▶ _TEXT BLOCK_:
= = =

[ARC] Risk Parameter Recommendations for Aave V2 ETH (2022-11-22)

Chaos Labs supports the proposal made by @eboado and @llama, to disable borrowing of volatile assets on v2, reflected in the table above.

Given the current market conditions and the current level of risk parameters, this is a risk-off and prudent approach. However, this is a temporary mitigation and not a long-term solution.

It would be our preference not to completely prevent users from borrowing these assets, but unfortunately, major changes in LTV & LT would be necessary for adequate risk protection. For example, reducing USDC/DAI liquidation thresholds will trigger liquidations of currently healthy positions and cause unnecessary harm to users that do not pose a risk to the protocol

Reducing Liquidation Thresholds

The proposal to reduce liquidation thresholds for USDC and DAI effectively mitigates the risk of high liquidation thresholds. However, this is a significant change and we wanted to present data to quantify and visualize the effect of such reductions on protocol users. Specifically, we want to surface data around the liquidations this would trigger as some are sizable and warrant a discussion of how these should be handled. We’re focusing on 3 LT levels:

  • Decrease LT by 3% → as voted upon as the Rate of Change Consensus.
  • Chaos identified LT → This is a reduction in LT that aims to find a balance between minimizing fund loss while still reducing LT in a significant manner.
  • LT = 80% → This significantly reduces protocol risk but incurs liquidations and user fund loss.

Main Insight

While a liquidation threshold of 80% is the most effective in de-risking the protocol it incurs large liquidations across USDC and DAI. Updating the USDC LT to 84% and DAI to 83% respectively, present a significant LT reduction while minimizing user losses (if the DAO is willing to consider this as an option) and give users the ability to incrementally top up or wind-down positions as we aim to move LTs to 80% ultimately.

= = =

▶ _TASK 1_: Reproduce part of the Aave risk parameter post: begin at the words "The proposal to" and stop after the words "user fund loss.".
The text above and the entries that follow are unrelated material.

= = =

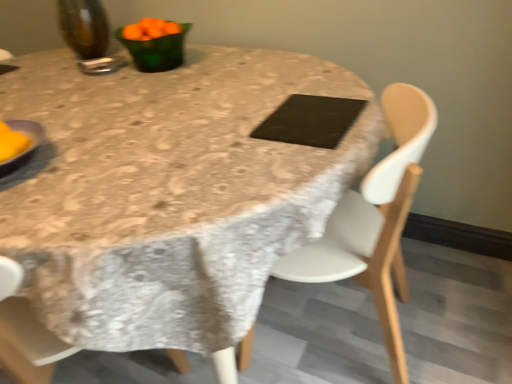
Question: In terms of width, does black matte pad at center look wider or thinner when compared to green glass bowl at upper left, the 2th tableware when ordered from left to right?

Choices:
 (A) wide
 (B) thin

Answer: (B)

Question: Is point (325, 129) positioned closer to the camera than point (159, 36)?

Choices:
 (A) farther
 (B) closer

Answer: (A)

Question: Based on their relative distances, which object is farther from the black matte pad at center?

Choices:
 (A) green glass bowl at upper left, the 2th tableware when ordered from left to right
 (B) metallic silver spoon at upper left, the second tableware in the right-to-left sequence
 (C) linen tablecloth at center
 (D) white plastic chair at center
 (E) yellow matte plate at left

Answer: (E)

Question: Estimate the real-world distances between objects in this image. Which object is closer to the black matte pad at center?

Choices:
 (A) metallic silver spoon at upper left, the second tableware in the right-to-left sequence
 (B) green glass bowl at upper left, the 2th tableware when ordered from left to right
 (C) linen tablecloth at center
 (D) yellow matte plate at left
 (E) white plastic chair at center

Answer: (C)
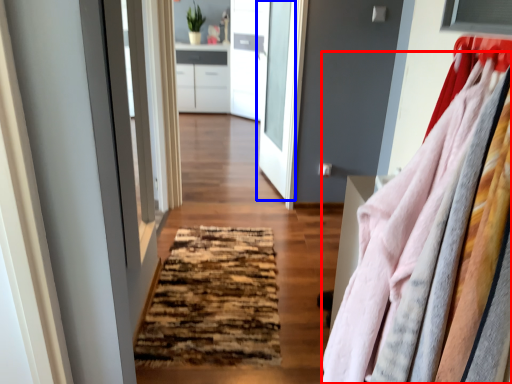
Question: Which object is further to the camera taking this photo, clothing (highlighted by a red box) or door (highlighted by a blue box)?

Choices:
 (A) clothing
 (B) door

Answer: (B)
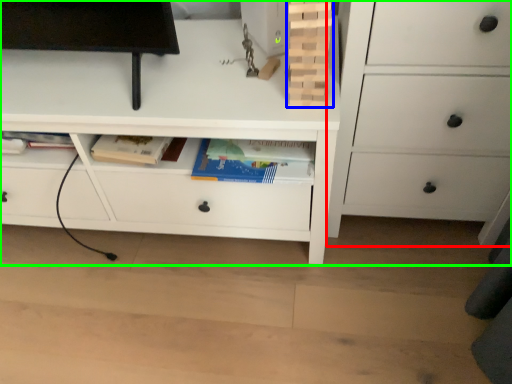
Question: Which object is the farthest from chest of drawers (highlighted by a red box)? Choose among these: book (highlighted by a blue box) or chest of drawers (highlighted by a green box).

Choices:
 (A) book
 (B) chest of drawers

Answer: (A)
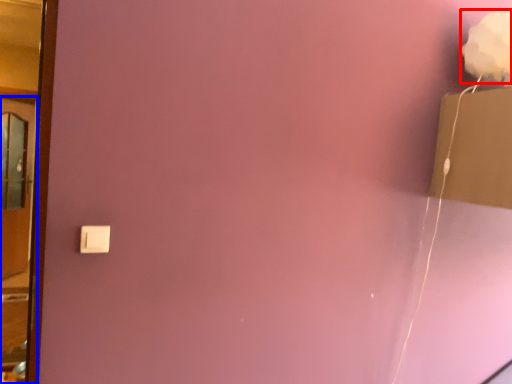
Question: Which object appears farthest to the camera in this image, flower (highlighted by a red box) or door (highlighted by a blue box)?

Choices:
 (A) flower
 (B) door

Answer: (A)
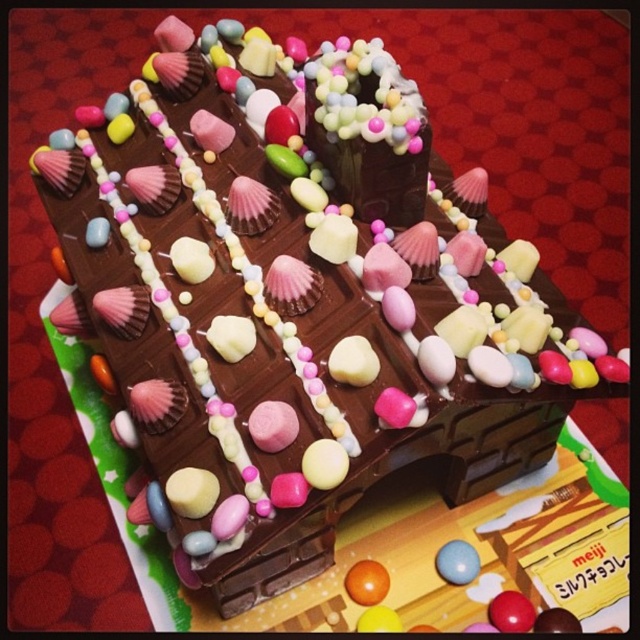
Question: Is the position of orange glossy candy at center less distant than that of matte blue sphere at center?

Choices:
 (A) yes
 (B) no

Answer: (A)

Question: Which object appears closest to the camera in this image?

Choices:
 (A) matte blue sphere at center
 (B) orange glossy candy at center

Answer: (B)

Question: Among these objects, which one is farthest from the camera?

Choices:
 (A) matte blue sphere at center
 (B) orange glossy candy at center

Answer: (A)

Question: Which point appears farthest from the camera in this image?

Choices:
 (A) tap(355, 595)
 (B) tap(449, 576)

Answer: (B)

Question: Can you confirm if orange glossy candy at center is positioned to the right of matte blue sphere at center?

Choices:
 (A) no
 (B) yes

Answer: (A)

Question: Is orange glossy candy at center positioned at the back of matte blue sphere at center?

Choices:
 (A) yes
 (B) no

Answer: (B)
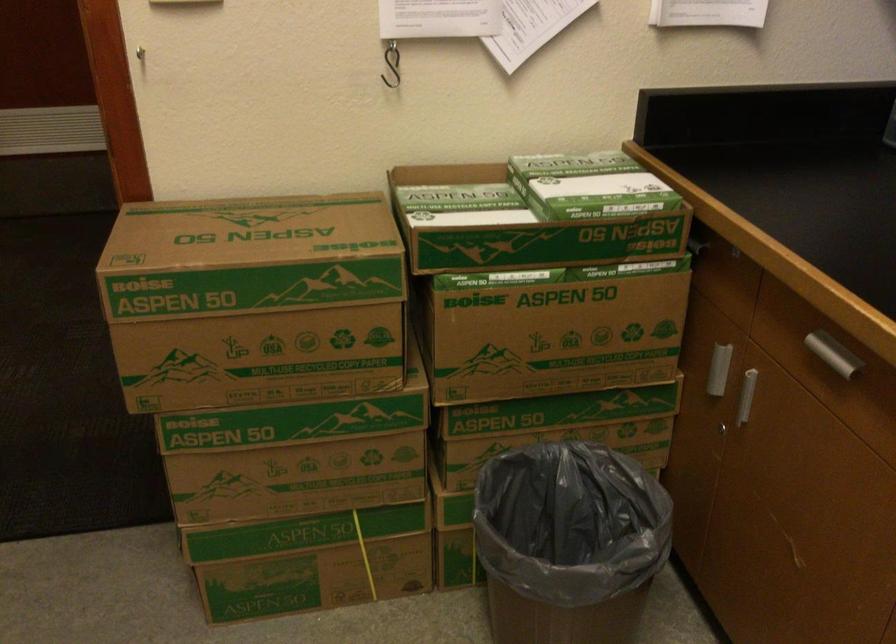
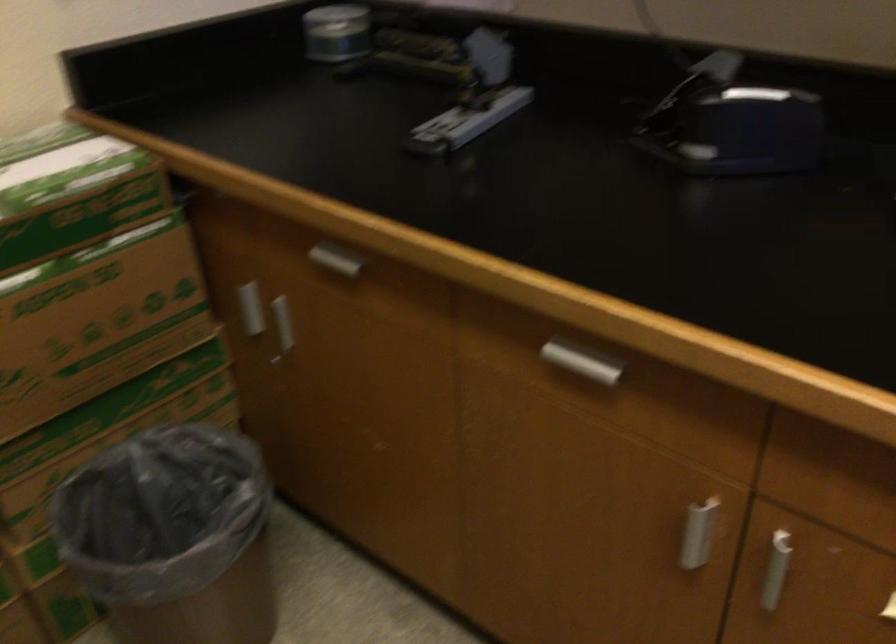
Where in the second image is the point corresponding to pixel 554 522 from the first image?

(159, 512)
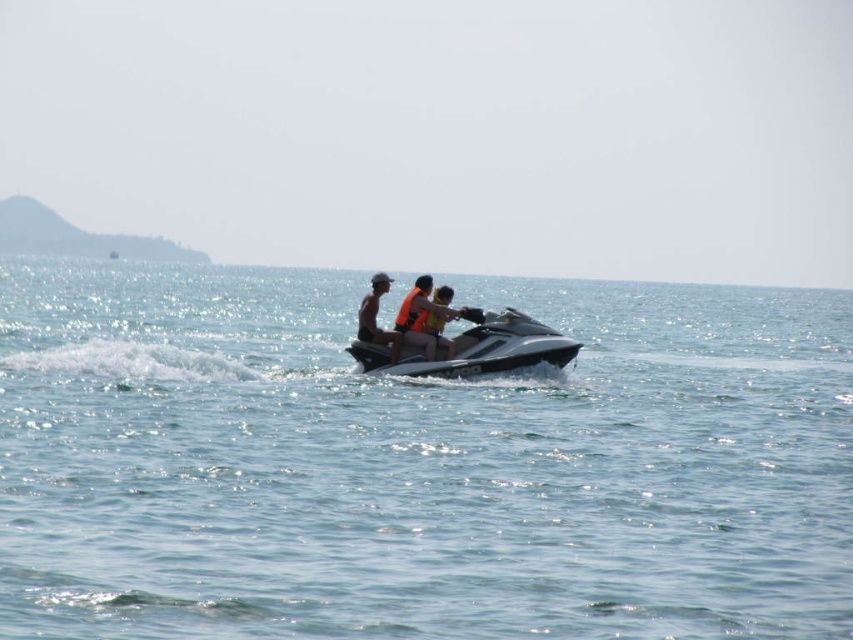
You are a lifeguard on duty and need to locate the matte orange life vest at center in the scene. According to the coordinates provided, where exactly is it positioned?

The matte orange life vest at center is located at coordinates point (409,317).

You are planning to take a group photo of the silver metallic jet ski at center and the tan skin person at center. The camera you are using has a maximum width capacity of 2 meters. Can you fit both subjects in the frame without cropping either of them?

The silver metallic jet ski at center might be wider than tan skin person at center. Therefore, it is uncertain whether both subjects can fit within the camera frame of 2 meters. Check the actual width of the jet ski and the person to confirm.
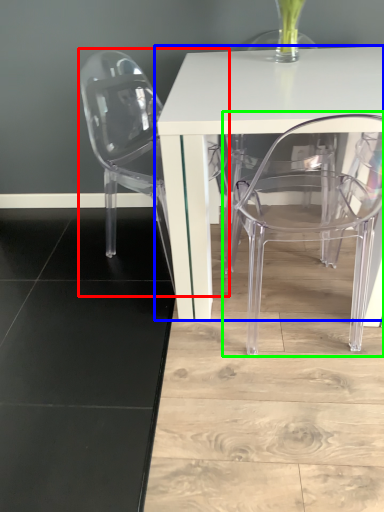
Question: Estimate the real-world distances between objects in this image. Which object is closer to chair (highlighted by a red box), table (highlighted by a blue box) or chair (highlighted by a green box)?

Choices:
 (A) table
 (B) chair

Answer: (A)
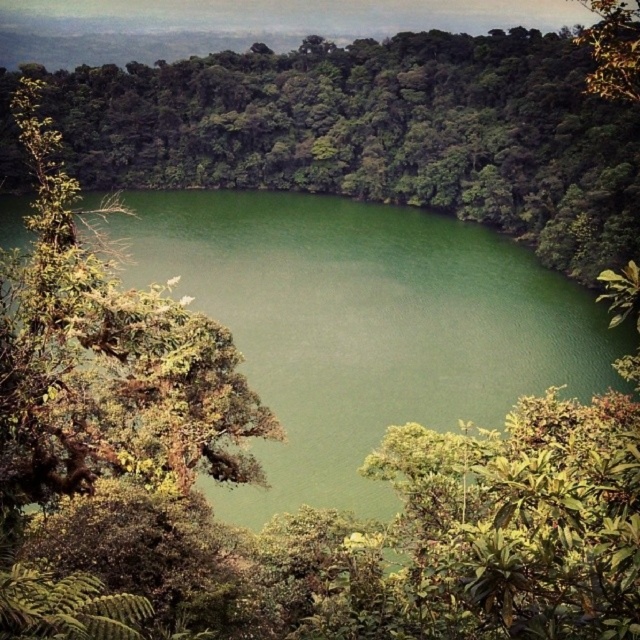
Is point (449, 129) positioned before point (129, 468)?

No, it is not.

This screenshot has height=640, width=640. Describe the element at coordinates (378, 132) in the screenshot. I see `green leafy tree at center` at that location.

The width and height of the screenshot is (640, 640). Find the location of `green leafy tree at center`. green leafy tree at center is located at coordinates (378, 132).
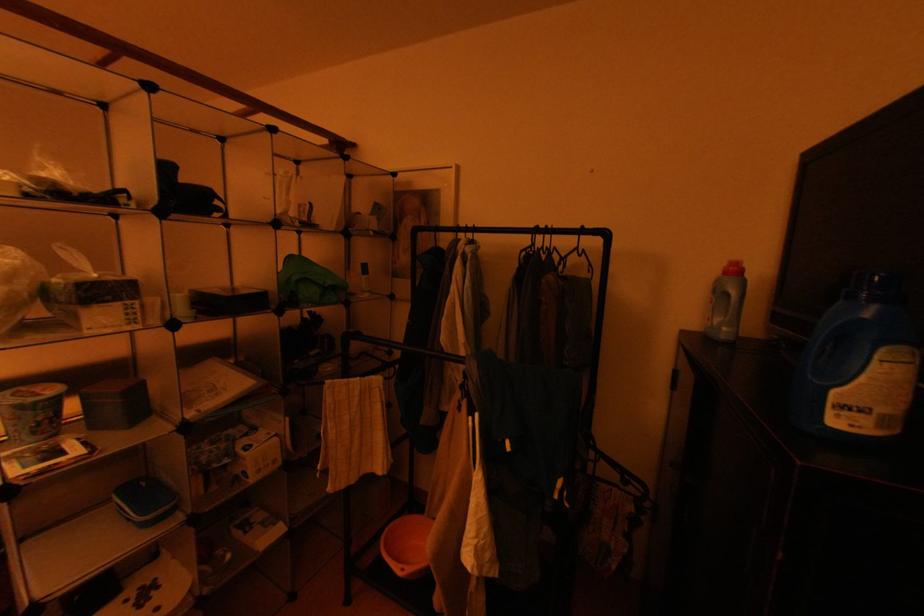
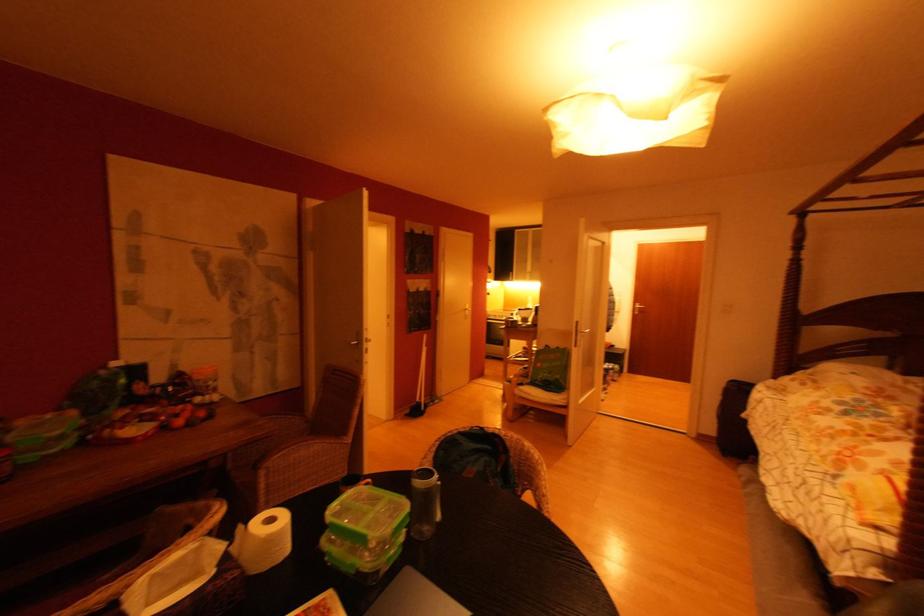
Question: The camera is either moving clockwise (left) or counter-clockwise (right) around the object. The first image is from the beginning of the video and the second image is from the end. Is the camera moving left or right when shooting the video?

Choices:
 (A) Left
 (B) Right

Answer: (B)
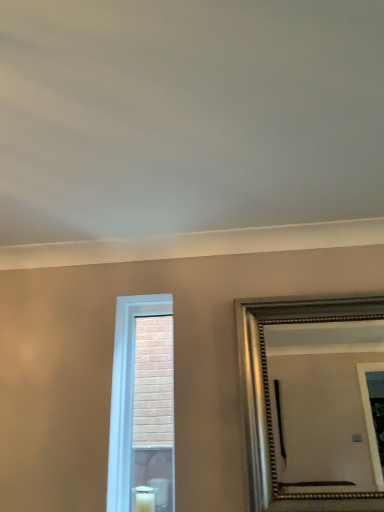
Question: Can you confirm if white wax candle at lower center is smaller than silver metallic mirror at right?

Choices:
 (A) yes
 (B) no

Answer: (A)

Question: Is white wax candle at lower center wider than silver metallic mirror at right?

Choices:
 (A) yes
 (B) no

Answer: (A)

Question: Is white wax candle at lower center completely or partially outside of silver metallic mirror at right?

Choices:
 (A) yes
 (B) no

Answer: (A)

Question: Is white wax candle at lower center looking in the opposite direction of silver metallic mirror at right?

Choices:
 (A) no
 (B) yes

Answer: (A)

Question: Would you say silver metallic mirror at right is part of white wax candle at lower center's contents?

Choices:
 (A) yes
 (B) no

Answer: (B)

Question: From their relative heights in the image, would you say white wax candle at lower center is taller or shorter than silver metallic mirror at right?

Choices:
 (A) short
 (B) tall

Answer: (A)

Question: Is white wax candle at lower center inside or outside of silver metallic mirror at right?

Choices:
 (A) outside
 (B) inside

Answer: (A)

Question: Based on their sizes in the image, would you say white wax candle at lower center is bigger or smaller than silver metallic mirror at right?

Choices:
 (A) small
 (B) big

Answer: (A)

Question: Based on their positions, is white wax candle at lower center located to the left or right of silver metallic mirror at right?

Choices:
 (A) left
 (B) right

Answer: (A)

Question: Considering the positions of point (152, 496) and point (110, 497), is point (152, 496) closer or farther from the camera than point (110, 497)?

Choices:
 (A) closer
 (B) farther

Answer: (B)

Question: Looking at their shapes, would you say white wax candle at lower center is wider or thinner than white glass window at center?

Choices:
 (A) thin
 (B) wide

Answer: (B)

Question: From a real-world perspective, relative to white glass window at center, is white wax candle at lower center vertically above or below?

Choices:
 (A) below
 (B) above

Answer: (A)

Question: Based on their positions, is white wax candle at lower center located to the left or right of white glass window at center?

Choices:
 (A) left
 (B) right

Answer: (B)

Question: From the image's perspective, is white glass window at center located above or below white wax candle at lower center?

Choices:
 (A) below
 (B) above

Answer: (B)

Question: Looking at their shapes, would you say white glass window at center is wider or thinner than white wax candle at lower center?

Choices:
 (A) wide
 (B) thin

Answer: (B)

= = =

▶ _TASK 2_: Write out the entries exactly, beginning at the start of the entries and stopping after the line that contains "Answer: (E)", and include both ends. Leave the pictures out of your answer.

▶ _WRITTEN REPLY 1_:
The proposal to reduce liquidation thresholds for USDC and DAI effectively mitigates the risk of high liquidation thresholds. However, this is a significant change and we wanted to present data to quantify and visualize the effect of such reductions on protocol users. Specifically, we want to surface data around the liquidations this would trigger as some are sizable and warrant a discussion of how these should be handled. We’re focusing on 3 LT levels:

  • Decrease LT by 3% → as voted upon as the Rate of Change Consensus.
  • Chaos identified LT → This is a reduction in LT that aims to find a balance between minimizing fund loss while still reducing LT in a significant manner.
  • LT = 80% → This significantly reduces protocol risk but incurs liquidations and user fund loss.

▶ _WRITTEN REPLY 2_:
Question: In terms of width, does black matte pad at center look wider or thinner when compared to green glass bowl at upper left, the 2th tableware when ordered from left to right?

Choices:
 (A) wide
 (B) thin

Answer: (B)

Question: Is point (325, 129) positioned closer to the camera than point (159, 36)?

Choices:
 (A) farther
 (B) closer

Answer: (A)

Question: Based on their relative distances, which object is farther from the black matte pad at center?

Choices:
 (A) green glass bowl at upper left, the 2th tableware when ordered from left to right
 (B) metallic silver spoon at upper left, the second tableware in the right-to-left sequence
 (C) linen tablecloth at center
 (D) white plastic chair at center
 (E) yellow matte plate at left

Answer: (E)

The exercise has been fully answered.